Source records ::
= = = = = = =

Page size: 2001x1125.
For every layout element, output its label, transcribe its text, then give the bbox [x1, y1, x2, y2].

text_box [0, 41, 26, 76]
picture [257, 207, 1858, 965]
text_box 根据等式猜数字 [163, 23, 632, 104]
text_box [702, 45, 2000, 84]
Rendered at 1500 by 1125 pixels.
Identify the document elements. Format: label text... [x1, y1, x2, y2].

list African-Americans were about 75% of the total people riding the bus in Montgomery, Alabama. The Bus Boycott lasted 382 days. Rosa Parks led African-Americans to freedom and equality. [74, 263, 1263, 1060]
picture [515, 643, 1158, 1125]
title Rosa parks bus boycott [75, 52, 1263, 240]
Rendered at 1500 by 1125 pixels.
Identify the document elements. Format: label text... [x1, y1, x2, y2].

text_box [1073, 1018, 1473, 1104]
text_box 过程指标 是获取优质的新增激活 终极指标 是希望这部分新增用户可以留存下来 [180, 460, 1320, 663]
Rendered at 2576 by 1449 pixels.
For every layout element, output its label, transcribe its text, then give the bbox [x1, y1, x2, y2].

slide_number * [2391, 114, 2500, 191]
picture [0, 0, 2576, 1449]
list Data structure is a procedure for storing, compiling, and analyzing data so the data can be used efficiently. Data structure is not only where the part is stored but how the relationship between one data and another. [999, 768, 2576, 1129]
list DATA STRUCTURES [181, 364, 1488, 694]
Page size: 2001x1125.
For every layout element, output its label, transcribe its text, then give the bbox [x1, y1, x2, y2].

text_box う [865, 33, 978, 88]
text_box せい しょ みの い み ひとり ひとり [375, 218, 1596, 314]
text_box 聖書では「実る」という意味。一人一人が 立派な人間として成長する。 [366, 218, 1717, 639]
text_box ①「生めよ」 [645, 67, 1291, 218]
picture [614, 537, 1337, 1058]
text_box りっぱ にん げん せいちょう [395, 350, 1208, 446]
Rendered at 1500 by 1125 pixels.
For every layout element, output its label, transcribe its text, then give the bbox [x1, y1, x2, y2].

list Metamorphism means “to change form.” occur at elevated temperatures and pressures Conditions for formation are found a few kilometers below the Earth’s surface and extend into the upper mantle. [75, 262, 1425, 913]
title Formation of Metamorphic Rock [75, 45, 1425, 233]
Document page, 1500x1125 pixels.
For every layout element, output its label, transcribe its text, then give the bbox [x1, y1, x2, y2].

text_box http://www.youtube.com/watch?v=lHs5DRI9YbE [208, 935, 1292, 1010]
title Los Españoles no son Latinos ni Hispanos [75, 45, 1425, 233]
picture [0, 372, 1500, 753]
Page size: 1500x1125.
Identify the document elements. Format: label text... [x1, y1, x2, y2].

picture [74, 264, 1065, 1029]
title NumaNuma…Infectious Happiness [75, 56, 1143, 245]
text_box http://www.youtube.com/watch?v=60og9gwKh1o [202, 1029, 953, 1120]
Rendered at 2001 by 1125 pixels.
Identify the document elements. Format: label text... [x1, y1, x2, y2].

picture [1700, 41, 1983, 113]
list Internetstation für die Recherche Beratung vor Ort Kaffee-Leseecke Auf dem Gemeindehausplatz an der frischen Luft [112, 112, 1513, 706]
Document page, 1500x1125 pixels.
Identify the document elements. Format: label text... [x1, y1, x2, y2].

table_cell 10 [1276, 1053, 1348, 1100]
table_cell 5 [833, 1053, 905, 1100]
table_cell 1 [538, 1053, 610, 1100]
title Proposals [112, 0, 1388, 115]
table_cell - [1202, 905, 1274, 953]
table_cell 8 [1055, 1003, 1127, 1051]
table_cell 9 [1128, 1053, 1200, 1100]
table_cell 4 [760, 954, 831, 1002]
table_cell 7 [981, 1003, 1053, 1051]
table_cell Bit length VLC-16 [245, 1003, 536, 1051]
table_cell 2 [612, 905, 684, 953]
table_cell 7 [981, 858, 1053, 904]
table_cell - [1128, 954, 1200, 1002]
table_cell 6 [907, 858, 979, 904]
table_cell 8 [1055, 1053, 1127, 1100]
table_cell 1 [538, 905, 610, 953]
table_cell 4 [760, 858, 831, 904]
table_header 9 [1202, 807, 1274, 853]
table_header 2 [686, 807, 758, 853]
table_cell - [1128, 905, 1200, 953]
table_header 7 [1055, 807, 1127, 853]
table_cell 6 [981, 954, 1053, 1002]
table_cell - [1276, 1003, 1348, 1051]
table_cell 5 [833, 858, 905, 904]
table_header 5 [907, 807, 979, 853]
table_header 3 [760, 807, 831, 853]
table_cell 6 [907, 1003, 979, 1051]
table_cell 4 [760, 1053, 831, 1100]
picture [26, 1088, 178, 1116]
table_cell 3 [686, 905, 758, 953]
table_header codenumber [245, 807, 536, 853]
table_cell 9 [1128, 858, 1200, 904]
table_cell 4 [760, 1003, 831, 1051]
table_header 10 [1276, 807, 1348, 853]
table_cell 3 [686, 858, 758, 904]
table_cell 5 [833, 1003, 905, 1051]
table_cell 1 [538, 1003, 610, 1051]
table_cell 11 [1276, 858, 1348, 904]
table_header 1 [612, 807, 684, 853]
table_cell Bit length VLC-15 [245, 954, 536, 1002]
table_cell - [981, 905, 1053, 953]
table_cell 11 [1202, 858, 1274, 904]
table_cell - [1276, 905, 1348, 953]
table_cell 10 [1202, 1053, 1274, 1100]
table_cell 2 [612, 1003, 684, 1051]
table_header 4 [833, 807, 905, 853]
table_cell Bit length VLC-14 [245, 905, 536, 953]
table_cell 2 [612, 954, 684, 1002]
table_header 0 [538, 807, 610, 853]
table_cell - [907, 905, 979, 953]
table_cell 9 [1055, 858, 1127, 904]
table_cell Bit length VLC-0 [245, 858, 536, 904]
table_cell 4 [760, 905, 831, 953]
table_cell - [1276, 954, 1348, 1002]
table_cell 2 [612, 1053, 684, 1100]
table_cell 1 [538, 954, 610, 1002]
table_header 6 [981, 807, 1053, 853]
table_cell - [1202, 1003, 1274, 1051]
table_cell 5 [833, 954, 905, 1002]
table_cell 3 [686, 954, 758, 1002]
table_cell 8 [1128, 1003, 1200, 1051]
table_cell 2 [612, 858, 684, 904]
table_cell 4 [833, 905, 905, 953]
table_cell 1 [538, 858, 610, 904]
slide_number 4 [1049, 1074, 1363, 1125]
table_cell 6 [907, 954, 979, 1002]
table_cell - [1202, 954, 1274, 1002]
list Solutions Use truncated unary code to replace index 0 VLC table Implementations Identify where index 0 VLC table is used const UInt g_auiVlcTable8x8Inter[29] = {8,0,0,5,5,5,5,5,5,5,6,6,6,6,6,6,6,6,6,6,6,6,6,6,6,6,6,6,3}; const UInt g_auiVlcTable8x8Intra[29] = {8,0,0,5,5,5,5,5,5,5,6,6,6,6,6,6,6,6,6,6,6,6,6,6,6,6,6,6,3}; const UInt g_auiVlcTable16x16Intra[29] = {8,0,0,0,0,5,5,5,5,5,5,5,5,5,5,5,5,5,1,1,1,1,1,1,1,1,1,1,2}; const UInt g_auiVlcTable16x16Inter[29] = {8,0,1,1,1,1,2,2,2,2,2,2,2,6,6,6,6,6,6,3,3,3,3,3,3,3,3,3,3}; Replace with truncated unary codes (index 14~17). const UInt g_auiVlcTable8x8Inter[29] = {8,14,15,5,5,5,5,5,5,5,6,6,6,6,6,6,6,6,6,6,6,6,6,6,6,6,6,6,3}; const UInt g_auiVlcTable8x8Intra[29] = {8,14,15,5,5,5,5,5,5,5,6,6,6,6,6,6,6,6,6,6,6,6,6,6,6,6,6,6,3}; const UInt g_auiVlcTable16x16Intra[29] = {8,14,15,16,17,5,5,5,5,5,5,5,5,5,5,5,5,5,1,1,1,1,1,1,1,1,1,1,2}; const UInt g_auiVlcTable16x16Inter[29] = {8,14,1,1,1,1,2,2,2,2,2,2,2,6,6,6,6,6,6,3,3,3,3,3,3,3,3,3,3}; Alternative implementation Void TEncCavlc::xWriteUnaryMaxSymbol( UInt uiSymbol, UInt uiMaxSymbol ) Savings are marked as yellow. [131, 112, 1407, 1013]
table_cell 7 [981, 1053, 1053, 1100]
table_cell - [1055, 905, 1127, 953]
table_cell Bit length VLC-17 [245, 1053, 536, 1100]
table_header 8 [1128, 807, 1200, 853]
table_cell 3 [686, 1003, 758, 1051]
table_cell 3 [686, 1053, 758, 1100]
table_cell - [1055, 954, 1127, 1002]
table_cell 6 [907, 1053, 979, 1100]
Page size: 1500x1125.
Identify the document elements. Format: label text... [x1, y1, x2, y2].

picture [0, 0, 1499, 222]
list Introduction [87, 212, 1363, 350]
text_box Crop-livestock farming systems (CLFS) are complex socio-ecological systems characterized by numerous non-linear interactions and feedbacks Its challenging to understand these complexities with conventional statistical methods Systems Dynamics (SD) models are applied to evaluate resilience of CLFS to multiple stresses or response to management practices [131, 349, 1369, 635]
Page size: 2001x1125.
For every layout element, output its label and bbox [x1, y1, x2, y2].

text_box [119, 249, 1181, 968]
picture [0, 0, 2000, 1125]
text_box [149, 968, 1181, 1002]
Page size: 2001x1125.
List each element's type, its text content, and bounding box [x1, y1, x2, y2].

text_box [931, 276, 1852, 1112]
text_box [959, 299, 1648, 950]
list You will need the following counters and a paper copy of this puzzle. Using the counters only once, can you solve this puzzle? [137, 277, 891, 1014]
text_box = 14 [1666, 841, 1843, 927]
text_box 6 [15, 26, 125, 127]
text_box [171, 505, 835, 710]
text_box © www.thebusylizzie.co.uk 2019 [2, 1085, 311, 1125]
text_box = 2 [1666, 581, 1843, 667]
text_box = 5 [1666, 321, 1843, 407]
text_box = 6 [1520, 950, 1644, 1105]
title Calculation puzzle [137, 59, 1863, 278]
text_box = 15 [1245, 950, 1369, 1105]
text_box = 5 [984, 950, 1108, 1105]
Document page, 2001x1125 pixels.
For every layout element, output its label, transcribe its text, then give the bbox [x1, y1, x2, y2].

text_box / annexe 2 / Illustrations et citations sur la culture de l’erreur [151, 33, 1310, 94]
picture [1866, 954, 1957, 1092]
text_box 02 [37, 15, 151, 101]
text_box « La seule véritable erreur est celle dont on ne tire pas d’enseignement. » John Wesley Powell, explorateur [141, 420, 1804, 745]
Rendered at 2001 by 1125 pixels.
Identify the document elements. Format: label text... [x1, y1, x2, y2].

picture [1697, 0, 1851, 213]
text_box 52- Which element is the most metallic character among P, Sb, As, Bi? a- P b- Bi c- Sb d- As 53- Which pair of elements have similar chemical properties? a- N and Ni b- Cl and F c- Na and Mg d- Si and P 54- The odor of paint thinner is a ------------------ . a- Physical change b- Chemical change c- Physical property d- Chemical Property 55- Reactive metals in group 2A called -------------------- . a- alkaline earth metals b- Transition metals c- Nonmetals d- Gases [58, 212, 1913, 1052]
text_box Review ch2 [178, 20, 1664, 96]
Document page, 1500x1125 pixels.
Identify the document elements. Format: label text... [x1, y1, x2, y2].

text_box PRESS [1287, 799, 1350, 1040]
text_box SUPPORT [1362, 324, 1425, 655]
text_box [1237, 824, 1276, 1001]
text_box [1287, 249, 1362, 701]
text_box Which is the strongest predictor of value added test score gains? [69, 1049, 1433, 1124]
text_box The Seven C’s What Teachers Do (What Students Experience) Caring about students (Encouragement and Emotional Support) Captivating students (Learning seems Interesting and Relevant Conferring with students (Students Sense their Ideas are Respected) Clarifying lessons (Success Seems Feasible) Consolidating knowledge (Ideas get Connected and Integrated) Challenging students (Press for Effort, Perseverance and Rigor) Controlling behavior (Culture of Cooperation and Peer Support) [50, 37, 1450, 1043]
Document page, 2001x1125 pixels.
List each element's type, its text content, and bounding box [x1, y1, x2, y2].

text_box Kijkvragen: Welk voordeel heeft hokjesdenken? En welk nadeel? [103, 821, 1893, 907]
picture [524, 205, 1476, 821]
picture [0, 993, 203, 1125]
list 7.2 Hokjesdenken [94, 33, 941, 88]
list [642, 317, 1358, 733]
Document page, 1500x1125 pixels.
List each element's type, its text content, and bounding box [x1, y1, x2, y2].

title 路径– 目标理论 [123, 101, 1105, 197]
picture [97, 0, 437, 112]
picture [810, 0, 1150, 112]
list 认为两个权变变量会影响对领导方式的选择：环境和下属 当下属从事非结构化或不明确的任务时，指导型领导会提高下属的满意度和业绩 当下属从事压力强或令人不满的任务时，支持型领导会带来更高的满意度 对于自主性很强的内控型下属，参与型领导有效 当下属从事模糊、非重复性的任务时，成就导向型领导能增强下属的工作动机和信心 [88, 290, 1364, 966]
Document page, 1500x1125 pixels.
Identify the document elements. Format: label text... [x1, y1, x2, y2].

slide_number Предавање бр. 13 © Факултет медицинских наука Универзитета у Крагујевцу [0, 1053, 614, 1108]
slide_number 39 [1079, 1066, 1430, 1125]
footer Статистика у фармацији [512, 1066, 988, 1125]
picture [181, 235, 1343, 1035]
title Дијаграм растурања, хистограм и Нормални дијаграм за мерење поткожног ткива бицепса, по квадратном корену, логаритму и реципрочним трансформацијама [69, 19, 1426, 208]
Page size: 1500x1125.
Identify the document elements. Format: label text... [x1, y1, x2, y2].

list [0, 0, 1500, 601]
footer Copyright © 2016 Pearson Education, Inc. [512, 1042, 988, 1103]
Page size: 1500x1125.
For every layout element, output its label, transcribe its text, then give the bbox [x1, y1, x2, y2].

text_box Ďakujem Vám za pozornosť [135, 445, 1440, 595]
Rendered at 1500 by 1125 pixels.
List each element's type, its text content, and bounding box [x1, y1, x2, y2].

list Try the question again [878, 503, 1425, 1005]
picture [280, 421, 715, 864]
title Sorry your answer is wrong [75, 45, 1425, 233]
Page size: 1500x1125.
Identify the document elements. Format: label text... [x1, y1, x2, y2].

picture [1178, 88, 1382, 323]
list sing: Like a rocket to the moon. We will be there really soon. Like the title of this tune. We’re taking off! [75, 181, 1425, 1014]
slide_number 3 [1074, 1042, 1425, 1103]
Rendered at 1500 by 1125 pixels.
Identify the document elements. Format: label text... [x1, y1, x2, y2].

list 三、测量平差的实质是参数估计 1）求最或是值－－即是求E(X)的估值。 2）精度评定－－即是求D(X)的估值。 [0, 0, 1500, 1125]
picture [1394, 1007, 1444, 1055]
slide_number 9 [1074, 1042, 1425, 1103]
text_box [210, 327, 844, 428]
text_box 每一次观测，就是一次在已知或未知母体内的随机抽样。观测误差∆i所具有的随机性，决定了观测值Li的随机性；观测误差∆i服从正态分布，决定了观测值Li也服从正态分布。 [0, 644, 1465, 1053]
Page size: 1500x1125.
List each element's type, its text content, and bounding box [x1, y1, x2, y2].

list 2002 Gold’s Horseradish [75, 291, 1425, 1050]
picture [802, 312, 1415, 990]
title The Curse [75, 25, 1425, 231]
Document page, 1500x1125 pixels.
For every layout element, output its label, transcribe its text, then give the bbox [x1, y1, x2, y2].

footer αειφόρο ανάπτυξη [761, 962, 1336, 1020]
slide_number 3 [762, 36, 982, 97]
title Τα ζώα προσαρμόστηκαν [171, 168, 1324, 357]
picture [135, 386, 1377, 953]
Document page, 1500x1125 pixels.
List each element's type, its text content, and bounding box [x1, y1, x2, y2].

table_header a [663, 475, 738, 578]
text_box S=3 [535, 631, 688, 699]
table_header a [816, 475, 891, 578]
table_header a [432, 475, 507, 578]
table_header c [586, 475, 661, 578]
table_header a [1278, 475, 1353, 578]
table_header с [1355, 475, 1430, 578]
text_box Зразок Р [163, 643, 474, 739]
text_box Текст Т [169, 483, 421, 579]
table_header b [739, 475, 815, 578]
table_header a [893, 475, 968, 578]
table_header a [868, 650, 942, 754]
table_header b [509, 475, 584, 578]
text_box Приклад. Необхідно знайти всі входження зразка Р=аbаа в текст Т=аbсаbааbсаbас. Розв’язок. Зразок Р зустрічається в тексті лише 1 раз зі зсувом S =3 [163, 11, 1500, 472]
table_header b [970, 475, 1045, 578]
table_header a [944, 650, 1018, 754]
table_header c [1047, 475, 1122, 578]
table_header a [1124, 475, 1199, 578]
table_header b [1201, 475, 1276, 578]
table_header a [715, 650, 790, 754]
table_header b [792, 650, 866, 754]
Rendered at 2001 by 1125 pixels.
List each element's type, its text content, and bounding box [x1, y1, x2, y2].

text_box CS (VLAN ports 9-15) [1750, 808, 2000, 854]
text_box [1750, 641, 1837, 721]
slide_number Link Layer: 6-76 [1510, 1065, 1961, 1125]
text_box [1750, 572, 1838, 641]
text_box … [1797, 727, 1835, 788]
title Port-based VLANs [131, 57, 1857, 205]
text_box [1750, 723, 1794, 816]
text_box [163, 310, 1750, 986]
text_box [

= = = = = = =

Instructions for the task :: Output the records above exactly, from their first line through the line that contains "Rendered at 2576 by 1449 pixels.", and add nothing.

Output of the exercise ::
Page size: 2001x1125.
For every layout element, output its label, transcribe its text, then give the bbox [x1, y1, x2, y2].

text_box [0, 41, 26, 76]
picture [257, 207, 1858, 965]
text_box 根据等式猜数字 [163, 23, 632, 104]
text_box [702, 45, 2000, 84]
Rendered at 1500 by 1125 pixels.
Identify the document elements. Format: label text... [x1, y1, x2, y2].

list African-Americans were about 75% of the total people riding the bus in Montgomery, Alabama. The Bus Boycott lasted 382 days. Rosa Parks led African-Americans to freedom and equality. [74, 263, 1263, 1060]
picture [515, 643, 1158, 1125]
title Rosa parks bus boycott [75, 52, 1263, 240]
Rendered at 1500 by 1125 pixels.
Identify the document elements. Format: label text... [x1, y1, x2, y2].

text_box [1073, 1018, 1473, 1104]
text_box 过程指标 是获取优质的新增激活 终极指标 是希望这部分新增用户可以留存下来 [180, 460, 1320, 663]
Rendered at 2576 by 1449 pixels.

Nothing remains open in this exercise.